From a182465c519a44b16f94018066d65d1b46fe34a3 Mon Sep 17 00:00:00 2001
From: Schneider Leo <leo.schneider@etu.ec-lyon.fr>
Date: Tue, 25 Mar 2025 10:29:20 +0100
Subject: [PATCH] stratified dataset split

---
 dataset/dataset.py | 17 +++++++++++------
 main.py            |  3 ++-
 2 files changed, 13 insertions(+), 7 deletions(-)

diff --git a/dataset/dataset.py b/dataset/dataset.py
index 1512488..1365db8 100644
--- a/dataset/dataset.py
+++ b/dataset/dataset.py
@@ -1,3 +1,5 @@
+import random
+
 import numpy as np
 import torch
 import torchvision
@@ -9,7 +11,7 @@ import os.path
 from typing import Any, Callable, cast, Dict, List, Optional, Tuple, Union
 from pathlib import Path
 from collections import OrderedDict
-
+from sklearn.model_selection import train_test_split
 IMG_EXTENSIONS = ".npy"
 
 class Threshold_noise:
@@ -54,11 +56,13 @@ def load_data(base_dir, batch_size, shuffle=True, noise_threshold=0):
     print('Default val transform')
     train_dataset = torchvision.datasets.ImageFolder(root=base_dir, transform=train_transform)

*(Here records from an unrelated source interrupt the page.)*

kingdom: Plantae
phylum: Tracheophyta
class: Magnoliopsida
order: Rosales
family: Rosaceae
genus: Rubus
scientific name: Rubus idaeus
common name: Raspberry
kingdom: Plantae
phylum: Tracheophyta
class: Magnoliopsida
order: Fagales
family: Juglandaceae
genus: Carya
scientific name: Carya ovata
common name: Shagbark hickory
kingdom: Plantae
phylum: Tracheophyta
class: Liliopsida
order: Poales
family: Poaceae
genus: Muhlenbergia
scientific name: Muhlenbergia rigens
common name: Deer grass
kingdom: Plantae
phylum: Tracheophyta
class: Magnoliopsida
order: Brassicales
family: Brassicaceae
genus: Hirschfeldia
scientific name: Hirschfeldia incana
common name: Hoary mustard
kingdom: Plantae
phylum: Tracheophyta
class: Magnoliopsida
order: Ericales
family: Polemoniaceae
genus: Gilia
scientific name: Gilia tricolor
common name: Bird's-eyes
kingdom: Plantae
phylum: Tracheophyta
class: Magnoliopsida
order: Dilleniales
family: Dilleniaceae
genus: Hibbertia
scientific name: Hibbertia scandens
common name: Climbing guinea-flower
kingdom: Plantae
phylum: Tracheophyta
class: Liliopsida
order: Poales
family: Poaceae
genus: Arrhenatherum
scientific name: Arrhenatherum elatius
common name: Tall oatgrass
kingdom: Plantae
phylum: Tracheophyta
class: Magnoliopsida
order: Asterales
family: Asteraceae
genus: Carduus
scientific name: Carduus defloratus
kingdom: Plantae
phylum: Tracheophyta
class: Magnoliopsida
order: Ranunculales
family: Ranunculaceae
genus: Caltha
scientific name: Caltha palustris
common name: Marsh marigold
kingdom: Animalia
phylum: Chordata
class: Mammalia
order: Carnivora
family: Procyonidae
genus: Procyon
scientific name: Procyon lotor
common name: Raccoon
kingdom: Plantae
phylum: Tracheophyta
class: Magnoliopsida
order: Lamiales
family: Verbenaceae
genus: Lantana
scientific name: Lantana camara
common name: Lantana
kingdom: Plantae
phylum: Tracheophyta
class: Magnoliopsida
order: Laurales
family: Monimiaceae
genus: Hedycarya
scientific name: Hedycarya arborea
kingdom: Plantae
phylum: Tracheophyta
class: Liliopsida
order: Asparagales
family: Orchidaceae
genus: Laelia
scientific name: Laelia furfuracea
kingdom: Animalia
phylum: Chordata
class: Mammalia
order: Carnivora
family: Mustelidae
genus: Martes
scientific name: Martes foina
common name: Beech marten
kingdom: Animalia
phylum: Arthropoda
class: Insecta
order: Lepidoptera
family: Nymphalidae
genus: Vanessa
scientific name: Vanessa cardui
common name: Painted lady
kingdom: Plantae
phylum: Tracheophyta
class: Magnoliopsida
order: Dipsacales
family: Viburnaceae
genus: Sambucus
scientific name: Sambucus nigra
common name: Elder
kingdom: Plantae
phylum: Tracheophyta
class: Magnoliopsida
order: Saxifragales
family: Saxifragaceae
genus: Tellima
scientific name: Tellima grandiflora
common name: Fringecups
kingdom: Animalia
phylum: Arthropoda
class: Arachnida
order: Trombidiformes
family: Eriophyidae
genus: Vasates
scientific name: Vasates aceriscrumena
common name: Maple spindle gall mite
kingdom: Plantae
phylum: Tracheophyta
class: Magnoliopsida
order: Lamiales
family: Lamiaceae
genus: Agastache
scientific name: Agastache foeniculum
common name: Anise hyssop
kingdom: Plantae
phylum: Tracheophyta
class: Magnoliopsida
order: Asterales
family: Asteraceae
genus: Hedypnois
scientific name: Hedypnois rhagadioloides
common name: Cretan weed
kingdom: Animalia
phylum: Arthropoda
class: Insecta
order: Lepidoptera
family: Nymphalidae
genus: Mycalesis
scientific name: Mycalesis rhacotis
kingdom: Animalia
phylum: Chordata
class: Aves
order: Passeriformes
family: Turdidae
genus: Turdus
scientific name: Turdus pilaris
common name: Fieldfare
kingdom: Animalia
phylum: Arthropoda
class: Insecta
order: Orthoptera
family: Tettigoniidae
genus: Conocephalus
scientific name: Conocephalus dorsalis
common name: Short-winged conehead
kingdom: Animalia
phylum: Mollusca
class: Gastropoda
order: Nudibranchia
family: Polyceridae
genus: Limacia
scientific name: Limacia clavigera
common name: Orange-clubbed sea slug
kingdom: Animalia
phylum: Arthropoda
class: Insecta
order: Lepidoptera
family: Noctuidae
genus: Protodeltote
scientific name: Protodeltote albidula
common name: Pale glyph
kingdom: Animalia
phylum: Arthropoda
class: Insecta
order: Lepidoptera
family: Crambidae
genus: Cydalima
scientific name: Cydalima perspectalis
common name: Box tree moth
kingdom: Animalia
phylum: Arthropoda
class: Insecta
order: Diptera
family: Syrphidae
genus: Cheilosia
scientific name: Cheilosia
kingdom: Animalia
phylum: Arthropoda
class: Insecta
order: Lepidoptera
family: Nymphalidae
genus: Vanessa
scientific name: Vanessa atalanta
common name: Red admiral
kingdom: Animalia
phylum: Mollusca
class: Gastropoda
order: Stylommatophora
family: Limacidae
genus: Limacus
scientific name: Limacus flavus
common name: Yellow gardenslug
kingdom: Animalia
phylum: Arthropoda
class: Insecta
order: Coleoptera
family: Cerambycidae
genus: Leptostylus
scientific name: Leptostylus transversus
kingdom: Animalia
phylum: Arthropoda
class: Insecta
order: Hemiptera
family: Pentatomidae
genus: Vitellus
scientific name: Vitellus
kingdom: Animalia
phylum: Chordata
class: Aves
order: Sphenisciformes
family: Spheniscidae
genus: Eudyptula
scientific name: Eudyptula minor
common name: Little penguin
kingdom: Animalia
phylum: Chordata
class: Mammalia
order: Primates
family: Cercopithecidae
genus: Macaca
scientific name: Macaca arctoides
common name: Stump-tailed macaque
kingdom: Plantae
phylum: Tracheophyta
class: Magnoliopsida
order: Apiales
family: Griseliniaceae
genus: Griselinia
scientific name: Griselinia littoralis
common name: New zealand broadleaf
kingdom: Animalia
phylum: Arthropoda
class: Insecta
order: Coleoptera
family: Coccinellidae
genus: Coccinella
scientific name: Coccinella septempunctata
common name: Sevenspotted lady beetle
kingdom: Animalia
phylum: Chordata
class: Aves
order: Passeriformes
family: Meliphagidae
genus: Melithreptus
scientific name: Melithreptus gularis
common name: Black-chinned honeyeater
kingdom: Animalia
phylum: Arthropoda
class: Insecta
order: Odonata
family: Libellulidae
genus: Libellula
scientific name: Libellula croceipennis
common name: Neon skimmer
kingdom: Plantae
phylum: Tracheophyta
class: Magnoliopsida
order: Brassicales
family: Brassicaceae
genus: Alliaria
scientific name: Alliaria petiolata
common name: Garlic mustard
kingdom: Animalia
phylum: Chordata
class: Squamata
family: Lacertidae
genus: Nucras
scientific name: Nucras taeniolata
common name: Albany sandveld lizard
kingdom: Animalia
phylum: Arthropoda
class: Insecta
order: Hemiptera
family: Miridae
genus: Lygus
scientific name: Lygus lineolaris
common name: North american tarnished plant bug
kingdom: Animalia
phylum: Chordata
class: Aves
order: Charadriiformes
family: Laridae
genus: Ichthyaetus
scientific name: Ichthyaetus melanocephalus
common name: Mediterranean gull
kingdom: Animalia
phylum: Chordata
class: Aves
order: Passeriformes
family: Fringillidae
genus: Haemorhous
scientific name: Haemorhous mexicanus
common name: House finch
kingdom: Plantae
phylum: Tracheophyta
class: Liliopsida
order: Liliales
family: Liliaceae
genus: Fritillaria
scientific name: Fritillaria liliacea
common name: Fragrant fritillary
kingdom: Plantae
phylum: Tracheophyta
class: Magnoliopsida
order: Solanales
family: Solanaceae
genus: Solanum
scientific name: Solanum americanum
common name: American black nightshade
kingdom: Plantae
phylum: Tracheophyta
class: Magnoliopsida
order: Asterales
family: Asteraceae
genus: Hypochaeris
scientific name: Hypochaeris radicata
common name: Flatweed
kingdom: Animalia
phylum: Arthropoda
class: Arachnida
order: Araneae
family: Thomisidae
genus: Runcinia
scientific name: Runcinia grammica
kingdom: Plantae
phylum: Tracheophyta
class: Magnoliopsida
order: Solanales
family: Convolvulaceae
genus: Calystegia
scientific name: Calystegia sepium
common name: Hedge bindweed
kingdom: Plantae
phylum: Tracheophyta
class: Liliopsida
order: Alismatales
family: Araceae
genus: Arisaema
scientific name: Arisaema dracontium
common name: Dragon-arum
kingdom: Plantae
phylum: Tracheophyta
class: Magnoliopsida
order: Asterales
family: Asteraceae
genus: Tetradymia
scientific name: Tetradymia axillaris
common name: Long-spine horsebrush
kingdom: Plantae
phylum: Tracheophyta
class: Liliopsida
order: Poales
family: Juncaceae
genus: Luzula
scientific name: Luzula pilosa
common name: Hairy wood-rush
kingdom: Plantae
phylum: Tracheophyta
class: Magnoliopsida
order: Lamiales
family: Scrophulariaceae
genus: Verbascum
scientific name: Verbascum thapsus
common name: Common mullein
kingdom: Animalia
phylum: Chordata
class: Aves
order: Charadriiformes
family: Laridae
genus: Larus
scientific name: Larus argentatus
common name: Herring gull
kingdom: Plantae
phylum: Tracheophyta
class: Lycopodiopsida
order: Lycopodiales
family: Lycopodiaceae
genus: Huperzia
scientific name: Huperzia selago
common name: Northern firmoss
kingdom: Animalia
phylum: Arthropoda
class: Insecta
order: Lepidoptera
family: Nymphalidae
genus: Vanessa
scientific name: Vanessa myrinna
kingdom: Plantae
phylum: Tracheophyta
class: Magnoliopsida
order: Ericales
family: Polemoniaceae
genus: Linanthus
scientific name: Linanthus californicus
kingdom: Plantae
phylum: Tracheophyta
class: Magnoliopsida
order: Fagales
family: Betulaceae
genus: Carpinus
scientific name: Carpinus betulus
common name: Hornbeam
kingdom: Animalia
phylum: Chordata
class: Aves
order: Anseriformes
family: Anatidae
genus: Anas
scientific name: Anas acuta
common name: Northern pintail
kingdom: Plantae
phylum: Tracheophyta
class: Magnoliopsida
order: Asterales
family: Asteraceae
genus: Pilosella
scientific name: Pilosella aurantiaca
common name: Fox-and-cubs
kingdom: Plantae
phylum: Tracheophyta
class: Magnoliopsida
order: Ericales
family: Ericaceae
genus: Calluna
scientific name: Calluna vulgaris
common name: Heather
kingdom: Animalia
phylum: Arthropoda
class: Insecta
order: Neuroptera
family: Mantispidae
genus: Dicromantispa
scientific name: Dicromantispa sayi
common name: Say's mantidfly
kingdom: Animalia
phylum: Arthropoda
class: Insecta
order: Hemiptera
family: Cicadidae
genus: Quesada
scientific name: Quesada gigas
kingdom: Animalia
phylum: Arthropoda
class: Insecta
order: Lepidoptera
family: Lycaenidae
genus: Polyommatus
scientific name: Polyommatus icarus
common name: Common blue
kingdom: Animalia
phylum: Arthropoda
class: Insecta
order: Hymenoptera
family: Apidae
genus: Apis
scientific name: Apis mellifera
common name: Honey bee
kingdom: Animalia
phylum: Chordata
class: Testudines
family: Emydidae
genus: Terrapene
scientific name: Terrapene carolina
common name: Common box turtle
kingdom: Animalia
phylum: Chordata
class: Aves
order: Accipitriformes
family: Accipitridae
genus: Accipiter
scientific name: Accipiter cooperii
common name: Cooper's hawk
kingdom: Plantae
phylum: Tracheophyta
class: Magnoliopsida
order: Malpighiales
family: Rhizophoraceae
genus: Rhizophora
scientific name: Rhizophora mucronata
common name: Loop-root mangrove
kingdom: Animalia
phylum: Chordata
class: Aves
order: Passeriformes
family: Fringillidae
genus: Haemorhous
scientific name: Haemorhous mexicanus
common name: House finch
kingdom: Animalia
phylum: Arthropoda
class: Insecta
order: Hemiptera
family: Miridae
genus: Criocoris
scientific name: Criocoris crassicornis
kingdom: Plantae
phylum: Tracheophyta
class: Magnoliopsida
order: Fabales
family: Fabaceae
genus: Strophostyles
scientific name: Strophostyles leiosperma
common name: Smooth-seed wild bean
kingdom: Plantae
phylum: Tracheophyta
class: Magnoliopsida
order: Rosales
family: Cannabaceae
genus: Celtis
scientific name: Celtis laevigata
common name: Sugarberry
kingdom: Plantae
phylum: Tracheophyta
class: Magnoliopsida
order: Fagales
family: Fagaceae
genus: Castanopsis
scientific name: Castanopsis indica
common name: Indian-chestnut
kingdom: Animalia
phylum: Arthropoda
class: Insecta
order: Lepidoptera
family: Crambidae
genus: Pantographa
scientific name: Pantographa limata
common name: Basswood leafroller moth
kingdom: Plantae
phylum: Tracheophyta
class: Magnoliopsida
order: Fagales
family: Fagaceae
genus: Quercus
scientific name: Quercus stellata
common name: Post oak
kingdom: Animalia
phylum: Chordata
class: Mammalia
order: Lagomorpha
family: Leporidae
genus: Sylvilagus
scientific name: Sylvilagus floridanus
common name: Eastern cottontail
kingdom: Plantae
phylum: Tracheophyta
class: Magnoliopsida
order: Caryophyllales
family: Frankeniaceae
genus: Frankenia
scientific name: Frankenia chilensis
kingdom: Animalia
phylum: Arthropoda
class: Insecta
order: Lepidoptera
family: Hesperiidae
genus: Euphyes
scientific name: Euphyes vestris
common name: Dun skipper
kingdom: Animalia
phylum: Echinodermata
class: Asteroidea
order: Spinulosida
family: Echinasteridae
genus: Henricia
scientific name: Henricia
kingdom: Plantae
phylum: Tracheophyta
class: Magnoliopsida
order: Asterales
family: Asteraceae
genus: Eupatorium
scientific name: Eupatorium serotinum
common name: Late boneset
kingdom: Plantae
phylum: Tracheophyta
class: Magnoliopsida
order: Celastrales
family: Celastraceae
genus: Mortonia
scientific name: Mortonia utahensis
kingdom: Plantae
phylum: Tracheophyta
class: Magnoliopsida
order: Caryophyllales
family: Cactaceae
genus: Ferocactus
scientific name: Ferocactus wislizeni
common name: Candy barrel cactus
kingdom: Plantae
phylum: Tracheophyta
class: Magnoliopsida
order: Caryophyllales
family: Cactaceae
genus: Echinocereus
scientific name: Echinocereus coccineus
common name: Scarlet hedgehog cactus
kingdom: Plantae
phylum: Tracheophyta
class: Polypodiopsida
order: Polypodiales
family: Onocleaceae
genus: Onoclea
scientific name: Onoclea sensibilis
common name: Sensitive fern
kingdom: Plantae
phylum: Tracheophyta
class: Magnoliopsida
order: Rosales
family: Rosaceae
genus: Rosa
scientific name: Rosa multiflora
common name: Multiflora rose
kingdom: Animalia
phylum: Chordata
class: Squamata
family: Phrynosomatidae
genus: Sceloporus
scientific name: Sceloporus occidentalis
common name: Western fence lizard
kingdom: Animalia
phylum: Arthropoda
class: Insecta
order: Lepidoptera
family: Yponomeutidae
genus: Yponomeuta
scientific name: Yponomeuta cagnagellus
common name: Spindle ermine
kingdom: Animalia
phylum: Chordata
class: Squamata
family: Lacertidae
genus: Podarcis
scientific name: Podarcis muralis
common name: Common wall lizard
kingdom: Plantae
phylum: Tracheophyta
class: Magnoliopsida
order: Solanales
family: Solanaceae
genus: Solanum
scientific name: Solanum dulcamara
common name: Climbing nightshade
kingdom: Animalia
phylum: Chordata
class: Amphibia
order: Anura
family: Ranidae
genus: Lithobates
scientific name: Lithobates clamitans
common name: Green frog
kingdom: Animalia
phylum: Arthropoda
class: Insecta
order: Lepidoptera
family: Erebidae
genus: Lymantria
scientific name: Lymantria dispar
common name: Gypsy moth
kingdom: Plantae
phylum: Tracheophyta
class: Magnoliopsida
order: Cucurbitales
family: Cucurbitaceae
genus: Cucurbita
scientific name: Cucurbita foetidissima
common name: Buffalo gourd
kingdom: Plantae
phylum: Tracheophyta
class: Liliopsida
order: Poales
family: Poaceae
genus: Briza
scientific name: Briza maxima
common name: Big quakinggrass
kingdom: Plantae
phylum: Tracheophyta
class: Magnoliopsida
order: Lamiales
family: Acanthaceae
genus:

     val_dataset = torchvision.datasets.ImageFolder(root=base_dir, transform=val_transform)
-    generator1 = torch.Generator().manual_seed(42)
-    indices = torch.randperm(len(train_dataset),generator=generator1)
-    val_size = len(train_dataset) // 5
-    train_dataset = torch.utils.data.Subset(train_dataset, indices[:-val_size])
-    val_dataset = torch.utils.data.Subset(val_dataset, indices[-val_size:])
+
+    #Same seed to avoid overlap while having different transforms
+    seed = random.randint(0,1000)
+    train_dataset, _ = train_test_split(train_dataset, test_size=None, train_size=None, random_state=seed, shuffle=True,
+                                             stratify=True)
+    _, val_dataset = train_test_split(val_dataset, test_size=None, train_size=None, random_state=seed, shuffle=True,
+                                             stratify=True)
 
     data_loader_train = data.DataLoader(
         dataset=train_dataset,
@@ -198,6 +202,7 @@ def load_data_duo(base_dir, batch_size, shuffle=True, noise_threshold=0):
          Log_normalisation(),
          transforms.Normalize(0.5, 0.5)])
     print('Default val transform')
+
     train_dataset = ImageFolderDuo(root=base_dir, transform=train_transform)
     val_dataset = ImageFolderDuo(root=base_dir, transform=val_transform)
     generator1 = torch.Generator().manual_seed(42)
diff --git a/main.py b/main.py
index 30f7843..4be686c 100644
--- a/main.py
+++ b/main.py
@@ -257,6 +257,7 @@ def load_model(model, path):
 if __name__ == '__main__':
     args = load_args()
     if args.model_type=='duo':
-        run_duo(args)
+        # run_duo(args)
+        data_train, data_test = load_data_duo(base_dir=args.dataset_dir, batch_size=args.batch_size)
     else :
         run(args)
\ No newline at end of file
-- 
GitLab